Causes of war

A satirical map suggests the levels of tension between European countries at the beginning of the First World War.

“Kill That Eagle” by J. H. Amschewitz, 1914. University of Amsterdam.(external link)

“Kill That Eagle” by J. H. Amschewitz, 1914. University of Amsterdam.

Context

This cartoon, originally published in England (possibly by the map-publisher Geographia) attempts to show some of the complex relationships between European countries at the start of the First World War. Germany is shown as an eagle, alongside the naive and clownish Pierrot character of Austria-Hungary. They are being attacked by France on one side and Russia on the other. Other countries show varying degrees of interest and involvement.

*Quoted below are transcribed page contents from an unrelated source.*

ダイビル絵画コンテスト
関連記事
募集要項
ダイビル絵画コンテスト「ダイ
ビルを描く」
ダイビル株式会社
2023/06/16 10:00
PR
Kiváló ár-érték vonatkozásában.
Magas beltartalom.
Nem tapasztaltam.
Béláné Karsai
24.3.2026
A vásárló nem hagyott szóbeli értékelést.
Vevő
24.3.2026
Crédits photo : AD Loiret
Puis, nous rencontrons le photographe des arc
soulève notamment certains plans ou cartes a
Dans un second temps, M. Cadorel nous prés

Before the war, two groups of countries had already agreed to support each other, and tensions between these two groups were increasing. The final event that caused war to be declared was the assassination of the heir to the Austro-Hungarian Empire, Archduke Franz Ferdinand, in Sarajevo on 28 June 1914. From that point on, one country after the other became involved to support their allies.

Before using this image, it may be useful to start with a more general discussion about what conflict is.

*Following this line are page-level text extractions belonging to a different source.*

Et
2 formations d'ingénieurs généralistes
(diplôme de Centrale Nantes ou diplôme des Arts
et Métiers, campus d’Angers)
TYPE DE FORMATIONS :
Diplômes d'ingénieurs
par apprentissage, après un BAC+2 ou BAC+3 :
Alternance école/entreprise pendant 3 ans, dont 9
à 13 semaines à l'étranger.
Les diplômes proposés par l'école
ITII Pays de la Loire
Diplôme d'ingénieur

A link to a detailed explanation of the cartoon is given below under the heading Supporting resources.

Key questions

  • What can we observe?
  • What do we already know?
  • How might people view this map in different ways?

Possible discussion questions

  • What is conflict?
  • What can happen when people disagree about something?
  • Think about a time that you experienced conflict. How did the people involved react? How was the conflict resolved?
  • What types of reactions might people have in conflict situations?
  • Why does conflict play an important part in society? Is conflict always negative or can it be positive? What are some reasons conflict might be positive?
  • What can you see in the cartoon image? What types of reactions can you notice? What alliances or hostilities can you identify? Which countries are choosing to get involved, and which are not? How was the conflict resolved?
  • Consider a recent or current conflict known publicly. Who are or were the individuals or groups involved? What types of reactions can you notice? What alliances or hostilities can you identify? Which individuals or groups are choosing to get involved, and which are not? How was the conflict resolved, or how might it be resolved?
  • This image was created in England – how does that affect the portrayal of the different countries? If a similar map had been made in Germany, what similarities or differences might there be?